Xymon Digest, Vol 111, Issue 17

list Gary Allen Vollink
Mon, 27 Apr 2020 07:54:23 -0400
Message-Id: <user-b6f5250ab2c5@xymon.invalid>

---------- Forwarded message ----------
From: Adam Goryachev <user-92fd6827f6ae@xymon.invalid>
On 27/4/20 05:06, Gary Allen Vollink wrote:

Hi all,

I have a configuration which uses RAID meta-devices set up as raid1 over
empty slots for GUI configuration and notification.  As such, I have md0
and md1 showing up as fatal errors in Xymon.  Again, this setup is standard
for this installation.  md2 + are all normal normal, valid (and actually
hold mounted filesystems).

I'd normally expect to be able to set up analysis.cfg to "something
something IGNORE" for this machine.  Like:

HOST=vault.home.vollink.com
    RAID md0 IGNORE
    RAID md1 IGNORE

Does such a thing exist (and I missed it/have the syntax wrong?)  If not,
/could/ such a thing exist?

I'm starting to become used to just having a RED screen (and that is
dangerous).

If the answer to the above is all, 'no,' then what is the best way to
ignore all RAID for that machine?

Thank you much for any thoughts,
Gary

You will need to share a your /proc/mdstat and/or a pointer to which ext
script you are using to monitor your md RAID. I suspect that your RAID
arrays are defined as a two member RAID1 with one missing member,
therefore, they would be expected to show as red, because they are failed.

You could either define the RAID arrays as RAID1 with only one member, or
else define them as RAID0 with only one member.

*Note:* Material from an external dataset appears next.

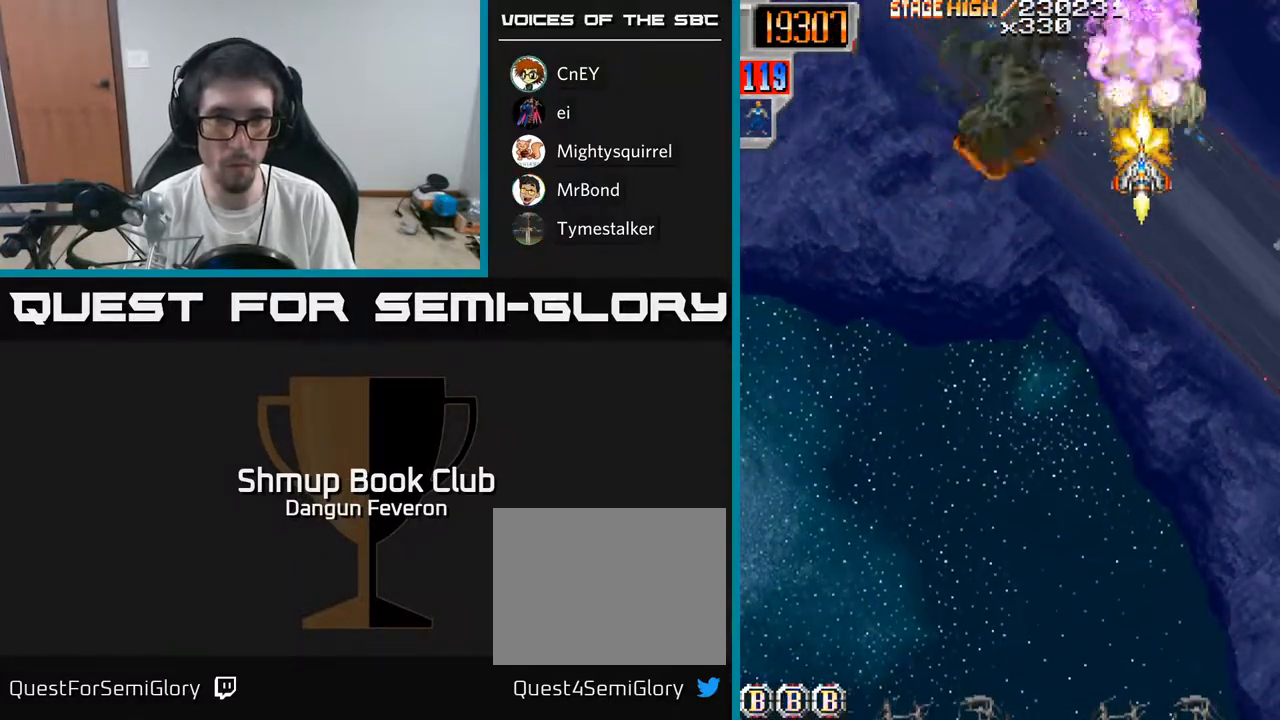
{"buttons": ["R2", "DPAD_LEFT"], "left_stick": "center", "right_stick": "center", "events": [[250, "DPAD_UP", "down"], [400, "DPAD_LEFT", "down"], [433, "DPAD_UP", "up"]]}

Or, you could add the spare drives as spares, or simply not define them as
RAID arrays until you actually need to use them.

Regards,
Adam

Thank you for responding.

I'm going to guess that the answer to my actual question - is there a way
to ignore individual md failures - is "I don't know".  To be clear: "I
don't know" is acceptable, I read through source-code looking for a way,
and I couldn't find one (and so-many bits are auto-loaded that it's super
hard to be sure enough to say "no").  I was hoping someone on-list would
actually know, but I get why that might not be the case.

To the questions:

============================ /proc/mdstat ===========================

Personalities : [linear] [raid0] [raid1] [raid10] [raid6] [raid5] [raid4]
md2 : active raid5 sda5[0] sdc5[2] sdb5[1]
      11711382912 blocks super 1.2 level 5, 64k chunk, algorithm 2 [3/3] [UUU]

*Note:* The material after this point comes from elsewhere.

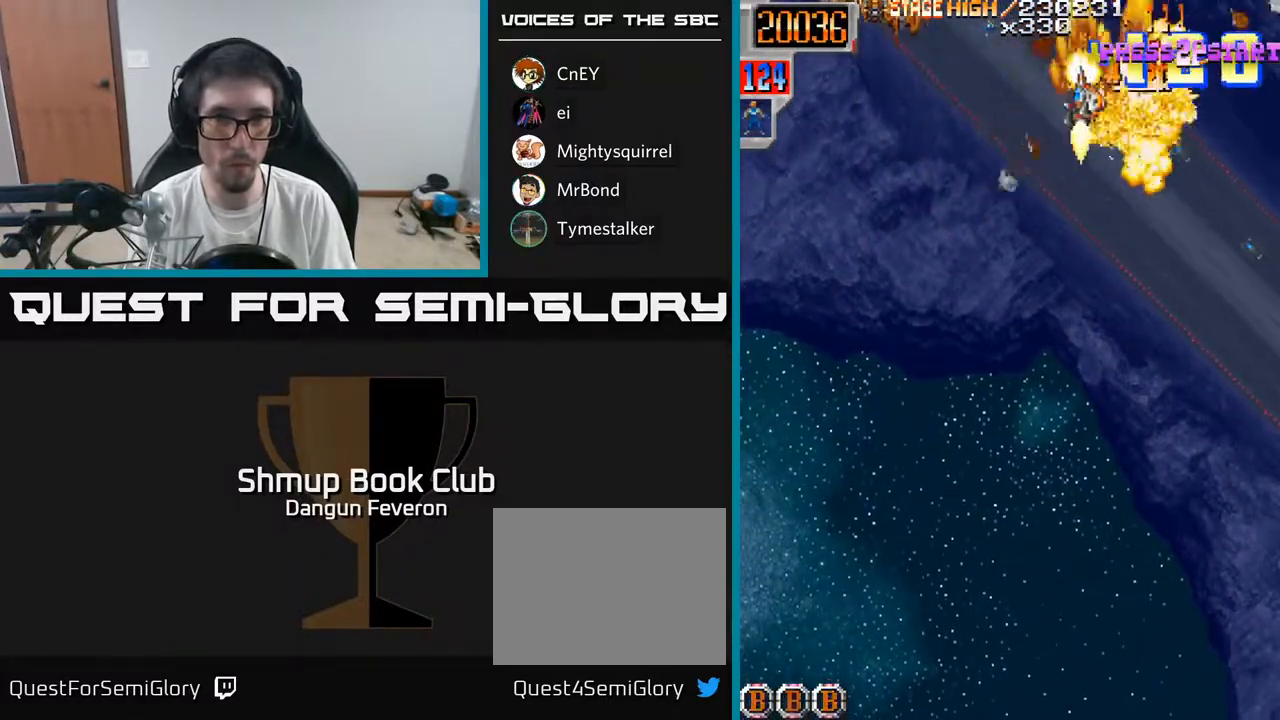
{"buttons": ["R2"], "left_stick": "center", "right_stick": "center", "events": [[33, "DPAD_DOWN", "down"], [183, "DPAD_DOWN", "up"], [267, "DPAD_LEFT", "up"]]}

md1 : active raid1 sda2[0] sdb2[1] sdc2[2]
      2097088 blocks [6/3] [UUU___]

md0 : active raid1 sda1[0] sdb1[1] sdc1[2]
      2490176 blocks [6/3] [UUU___]

unused devices: <none>
============================ /proc/mdstat ===========================

I'm using the script here:
http://www.it-eckert.com/blog/2015/agent-less-monitoring-with-xymon/
(xymon-rclient.sh).

Specifically, the platform is Synology and yes, Synology runs two raid1
arrays over all of the slots (even though some are empty).  I could fix
this easily by adding hard drives into the empty slots, but I specifically
bought this unit so that I could expand it later.  That is, I both
understand that this is properly showing broken but unmounted RAIDs and I
know why those RAIDs are broken (and thus why the errors are nominal in my
setup).

I am still hoping that a failure state that is nominal would be something
I'd be able to ignore (just as I can ignore specific libraries or
individual filesystems).

The other choice for me is to entirely remove the mdstat portion of Ekert's
script.  (Sadly, there is nothing else for Synology monitoring that I can
get to work at all, and that simple script otherwise covers all of what I
need).  This means, I won't be notified (through Xymon) if one of my drives
does fail, but it's better than getting used to ignoring a RED background.

[Archive readers: It is okay to contact me directly with questions about my
setup]

Thank you,
Gary Allen Vollink